• Records to use:
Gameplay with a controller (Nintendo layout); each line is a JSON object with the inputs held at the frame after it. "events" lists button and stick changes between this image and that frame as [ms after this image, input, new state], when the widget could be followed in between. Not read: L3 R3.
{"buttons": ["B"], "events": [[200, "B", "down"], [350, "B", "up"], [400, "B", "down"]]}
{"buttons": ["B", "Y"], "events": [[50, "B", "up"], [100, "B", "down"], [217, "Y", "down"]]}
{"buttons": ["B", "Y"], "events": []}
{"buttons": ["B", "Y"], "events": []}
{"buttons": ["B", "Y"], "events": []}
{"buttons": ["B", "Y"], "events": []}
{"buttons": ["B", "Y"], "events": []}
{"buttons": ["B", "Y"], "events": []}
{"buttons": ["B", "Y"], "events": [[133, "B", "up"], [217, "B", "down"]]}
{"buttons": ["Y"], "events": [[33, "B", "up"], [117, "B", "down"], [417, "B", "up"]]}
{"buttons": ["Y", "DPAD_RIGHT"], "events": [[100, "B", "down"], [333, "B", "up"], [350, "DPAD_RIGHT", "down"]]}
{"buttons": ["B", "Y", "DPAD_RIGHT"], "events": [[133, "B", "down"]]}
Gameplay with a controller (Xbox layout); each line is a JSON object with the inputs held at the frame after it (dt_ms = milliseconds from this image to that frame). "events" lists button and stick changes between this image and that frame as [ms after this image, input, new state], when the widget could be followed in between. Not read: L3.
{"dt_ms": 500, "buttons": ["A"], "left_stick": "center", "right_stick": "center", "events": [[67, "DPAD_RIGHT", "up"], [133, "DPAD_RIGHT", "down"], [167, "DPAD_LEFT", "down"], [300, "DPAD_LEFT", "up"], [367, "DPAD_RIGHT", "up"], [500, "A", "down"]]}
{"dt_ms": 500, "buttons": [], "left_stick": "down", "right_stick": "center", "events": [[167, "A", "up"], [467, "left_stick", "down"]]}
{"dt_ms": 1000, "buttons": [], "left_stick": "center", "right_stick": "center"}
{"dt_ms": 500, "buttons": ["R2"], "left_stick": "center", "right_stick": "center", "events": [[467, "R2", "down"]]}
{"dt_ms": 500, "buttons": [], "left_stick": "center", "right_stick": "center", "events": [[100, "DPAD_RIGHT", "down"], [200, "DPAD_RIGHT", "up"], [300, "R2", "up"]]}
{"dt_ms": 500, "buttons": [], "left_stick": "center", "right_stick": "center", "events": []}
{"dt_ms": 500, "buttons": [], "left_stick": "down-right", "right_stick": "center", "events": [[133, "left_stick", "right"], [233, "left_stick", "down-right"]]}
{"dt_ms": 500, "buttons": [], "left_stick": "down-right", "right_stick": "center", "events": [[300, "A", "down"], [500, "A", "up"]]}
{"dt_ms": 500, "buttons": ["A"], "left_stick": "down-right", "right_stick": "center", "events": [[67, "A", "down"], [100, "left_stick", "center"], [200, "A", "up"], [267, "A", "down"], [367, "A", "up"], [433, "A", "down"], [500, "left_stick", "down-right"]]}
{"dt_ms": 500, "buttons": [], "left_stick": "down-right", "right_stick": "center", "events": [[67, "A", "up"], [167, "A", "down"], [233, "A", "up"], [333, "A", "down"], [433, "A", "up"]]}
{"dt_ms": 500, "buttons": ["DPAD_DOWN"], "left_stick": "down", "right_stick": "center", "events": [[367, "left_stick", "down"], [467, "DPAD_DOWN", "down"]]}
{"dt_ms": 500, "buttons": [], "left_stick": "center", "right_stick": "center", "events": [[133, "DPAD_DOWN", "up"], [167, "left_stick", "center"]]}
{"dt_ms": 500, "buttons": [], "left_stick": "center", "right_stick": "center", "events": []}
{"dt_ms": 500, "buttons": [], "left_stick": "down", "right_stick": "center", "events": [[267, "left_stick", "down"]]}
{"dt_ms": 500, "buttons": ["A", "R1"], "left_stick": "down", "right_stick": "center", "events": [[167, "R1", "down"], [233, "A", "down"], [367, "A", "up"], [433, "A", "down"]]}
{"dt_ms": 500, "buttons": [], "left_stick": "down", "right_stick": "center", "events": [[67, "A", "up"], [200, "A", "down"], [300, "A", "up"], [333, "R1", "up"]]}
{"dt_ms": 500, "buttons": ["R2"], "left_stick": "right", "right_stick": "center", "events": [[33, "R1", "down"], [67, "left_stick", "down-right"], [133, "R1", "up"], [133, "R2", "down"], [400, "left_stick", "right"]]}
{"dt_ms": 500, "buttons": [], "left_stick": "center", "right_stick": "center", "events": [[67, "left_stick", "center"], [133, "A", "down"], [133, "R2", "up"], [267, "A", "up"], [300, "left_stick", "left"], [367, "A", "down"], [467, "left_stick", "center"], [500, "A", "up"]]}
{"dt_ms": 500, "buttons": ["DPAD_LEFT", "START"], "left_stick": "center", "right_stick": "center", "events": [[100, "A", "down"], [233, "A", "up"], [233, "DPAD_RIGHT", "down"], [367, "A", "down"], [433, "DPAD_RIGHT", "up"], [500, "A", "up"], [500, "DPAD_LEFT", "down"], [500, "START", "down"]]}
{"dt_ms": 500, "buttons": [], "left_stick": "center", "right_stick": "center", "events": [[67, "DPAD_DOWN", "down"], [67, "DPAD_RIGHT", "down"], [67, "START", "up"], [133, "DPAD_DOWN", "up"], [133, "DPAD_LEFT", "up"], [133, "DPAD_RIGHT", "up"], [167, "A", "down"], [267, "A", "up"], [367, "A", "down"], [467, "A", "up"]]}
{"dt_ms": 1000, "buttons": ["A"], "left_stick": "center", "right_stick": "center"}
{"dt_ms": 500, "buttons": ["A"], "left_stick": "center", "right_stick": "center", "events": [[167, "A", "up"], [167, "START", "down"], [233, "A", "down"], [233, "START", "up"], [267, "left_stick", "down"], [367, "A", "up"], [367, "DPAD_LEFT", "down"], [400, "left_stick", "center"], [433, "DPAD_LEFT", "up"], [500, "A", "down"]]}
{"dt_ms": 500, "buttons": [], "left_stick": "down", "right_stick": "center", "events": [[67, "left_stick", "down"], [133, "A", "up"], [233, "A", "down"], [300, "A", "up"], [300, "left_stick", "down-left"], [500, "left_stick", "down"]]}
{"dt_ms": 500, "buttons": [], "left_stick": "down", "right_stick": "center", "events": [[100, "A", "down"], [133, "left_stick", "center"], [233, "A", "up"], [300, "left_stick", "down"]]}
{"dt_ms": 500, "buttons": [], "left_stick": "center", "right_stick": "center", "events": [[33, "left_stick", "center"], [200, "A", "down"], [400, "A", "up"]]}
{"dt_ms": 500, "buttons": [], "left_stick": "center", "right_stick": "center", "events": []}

• Task prompt: Each entry is to be given again, exactly as it stands.

• Solution below:
Gameplay with a controller (Nintendo layout); each line is a JSON object with the inputs held at the frame after it. "events" lists button and stick changes between this image and that frame as [ms after this image, input, new state], when the widget could be followed in between. Not read: L3 R3.
{"buttons": ["B"], "events": [[200, "B", "down"], [350, "B", "up"], [400, "B", "down"]]}
{"buttons": ["B", "Y"], "events": [[50, "B", "up"], [100, "B", "down"], [217, "Y", "down"]]}
{"buttons": ["B", "Y"], "events": []}
{"buttons": ["B", "Y"], "events": []}
{"buttons": ["B", "Y"], "events": []}
{"buttons": ["B", "Y"], "events": []}
{"buttons": ["B", "Y"], "events": []}
{"buttons": ["B", "Y"], "events": []}
{"buttons": ["B", "Y"], "events": [[133, "B", "up"], [217, "B", "down"]]}
{"buttons": ["Y"], "events": [[33, "B", "up"], [117, "B", "down"], [417, "B", "up"]]}
{"buttons": ["Y", "DPAD_RIGHT"], "events": [[100, "B", "down"], [333, "B", "up"], [350, "DPAD_RIGHT", "down"]]}
{"buttons": ["B", "Y", "DPAD_RIGHT"], "events": [[133, "B", "down"]]}
Gameplay with a controller (Xbox layout); each line is a JSON object with the inputs held at the frame after it (dt_ms = milliseconds from this image to that frame). "events" lists button and stick changes between this image and that frame as [ms after this image, input, new state], when the widget could be followed in between. Not read: L3.
{"dt_ms": 500, "buttons": ["A"], "left_stick": "center", "right_stick": "center", "events": [[67, "DPAD_RIGHT", "up"], [133, "DPAD_RIGHT", "down"], [167, "DPAD_LEFT", "down"], [300, "DPAD_LEFT", "up"], [367, "DPAD_RIGHT", "up"], [500, "A", "down"]]}
{"dt_ms": 500, "buttons": [], "left_stick": "down", "right_stick": "center", "events": [[167, "A", "up"], [467, "left_stick", "down"]]}
{"dt_ms": 1000, "buttons": [], "left_stick": "center", "right_stick": "center"}
{"dt_ms": 500, "buttons": ["R2"], "left_stick": "center", "right_stick": "center", "events": [[467, "R2", "down"]]}
{"dt_ms": 500, "buttons": [], "left_stick": "center", "right_stick": "center", "events": [[100, "DPAD_RIGHT", "down"], [200, "DPAD_RIGHT", "up"], [300, "R2", "up"]]}
{"dt_ms": 500, "buttons": [], "left_stick": "center", "right_stick": "center", "events": []}
{"dt_ms": 500, "buttons": [], "left_stick": "down-right", "right_stick": "center", "events": [[133, "left_stick", "right"], [233, "left_stick", "down-right"]]}
{"dt_ms": 500, "buttons": [], "left_stick": "down-right", "right_stick": "center", "events": [[300, "A", "down"], [500, "A", "up"]]}
{"dt_ms": 500, "buttons": ["A"], "left_stick": "down-right", "right_stick": "center", "events": [[67, "A", "down"], [100, "left_stick", "center"], [200, "A", "up"], [267, "A", "down"], [367, "A", "up"], [433, "A", "down"], [500, "left_stick", "down-right"]]}
{"dt_ms": 500, "buttons": [], "left_stick": "down-right", "right_stick": "center", "events": [[67, "A", "up"], [167, "A", "down"], [233, "A", "up"], [333, "A", "down"], [433, "A", "up"]]}
{"dt_ms": 500, "buttons": ["DPAD_DOWN"], "left_stick": "down", "right_stick": "center", "events": [[367, "left_stick", "down"], [467, "DPAD_DOWN", "down"]]}
{"dt_ms": 500, "buttons": [], "left_stick": "center", "right_stick": "center", "events": [[133, "DPAD_DOWN", "up"], [167, "left_stick", "center"]]}
{"dt_ms": 500, "buttons": [], "left_stick": "center", "right_stick": "center", "events": []}
{"dt_ms": 500, "buttons": [], "left_stick": "down", "right_stick": "center", "events": [[267, "left_stick", "down"]]}
{"dt_ms": 500, "buttons": ["A", "R1"], "left_stick": "down", "right_stick": "center", "events": [[167, "R1", "down"], [233, "A", "down"], [367, "A", "up"], [433, "A", "down"]]}
{"dt_ms": 500, "buttons": [], "left_stick": "down", "right_stick": "center", "events": [[67, "A", "up"], [200, "A", "down"], [300, "A", "up"], [333, "R1", "up"]]}
{"dt_ms": 500, "buttons": ["R2"], "left_stick": "right", "right_stick": "center", "events": [[33, "R1", "down"], [67, "left_stick", "down-right"], [133, "R1", "up"], [133, "R2", "down"], [400, "left_stick", "right"]]}
{"dt_ms": 500, "buttons": [], "left_stick": "center", "right_stick": "center", "events": [[67, "left_stick", "center"], [133, "A", "down"], [133, "R2", "up"], [267, "A", "up"], [300, "left_stick", "left"], [367, "A", "down"], [467, "left_stick", "center"], [500, "A", "up"]]}
{"dt_ms": 500, "buttons": ["DPAD_LEFT", "START"], "left_stick": "center", "right_stick": "center", "events": [[100, "A", "down"], [233, "A", "up"], [233, "DPAD_RIGHT", "down"], [367, "A", "down"], [433, "DPAD_RIGHT", "up"], [500, "A", "up"], [500, "DPAD_LEFT", "down"], [500, "START", "down"]]}
{"dt_ms": 500, "buttons": [], "left_stick": "center", "right_stick": "center", "events": [[67, "DPAD_DOWN", "down"], [67, "DPAD_RIGHT", "down"], [67, "START", "up"], [133, "DPAD_DOWN", "up"], [133, "DPAD_LEFT", "up"], [133, "DPAD_RIGHT", "up"], [167, "A", "down"], [267, "A", "up"], [367, "A", "down"], [467, "A", "up"]]}
{"dt_ms": 1000, "buttons": ["A"], "left_stick": "center", "right_stick": "center"}
{"dt_ms": 500, "buttons": ["A"], "left_stick": "center", "right_stick": "center", "events": [[167, "A", "up"], [167, "START", "down"], [233, "A", "down"], [233, "START", "up"], [267, "left_stick", "down"], [367, "A", "up"], [367, "DPAD_LEFT", "down"], [400, "left_stick", "center"], [433, "DPAD_LEFT", "up"], [500, "A", "down"]]}
{"dt_ms": 500, "buttons": [], "left_stick": "down", "right_stick": "center", "events": [[67, "left_stick", "down"], [133, "A", "up"], [233, "A", "down"], [300, "A", "up"], [300, "left_stick", "down-left"], [500, "left_stick", "down"]]}
{"dt_ms": 500, "buttons": [], "left_stick": "down", "right_stick": "center", "events": [[100, "A", "down"], [133, "left_stick", "center"], [233, "A", "up"], [300, "left_stick", "down"]]}
{"dt_ms": 500, "buttons": [], "left_stick": "center", "right_stick": "center", "events": [[33, "left_stick", "center"], [200, "A", "down"], [400, "A", "up"]]}
{"dt_ms": 500, "buttons": [], "left_stick": "center", "right_stick": "center", "events": []}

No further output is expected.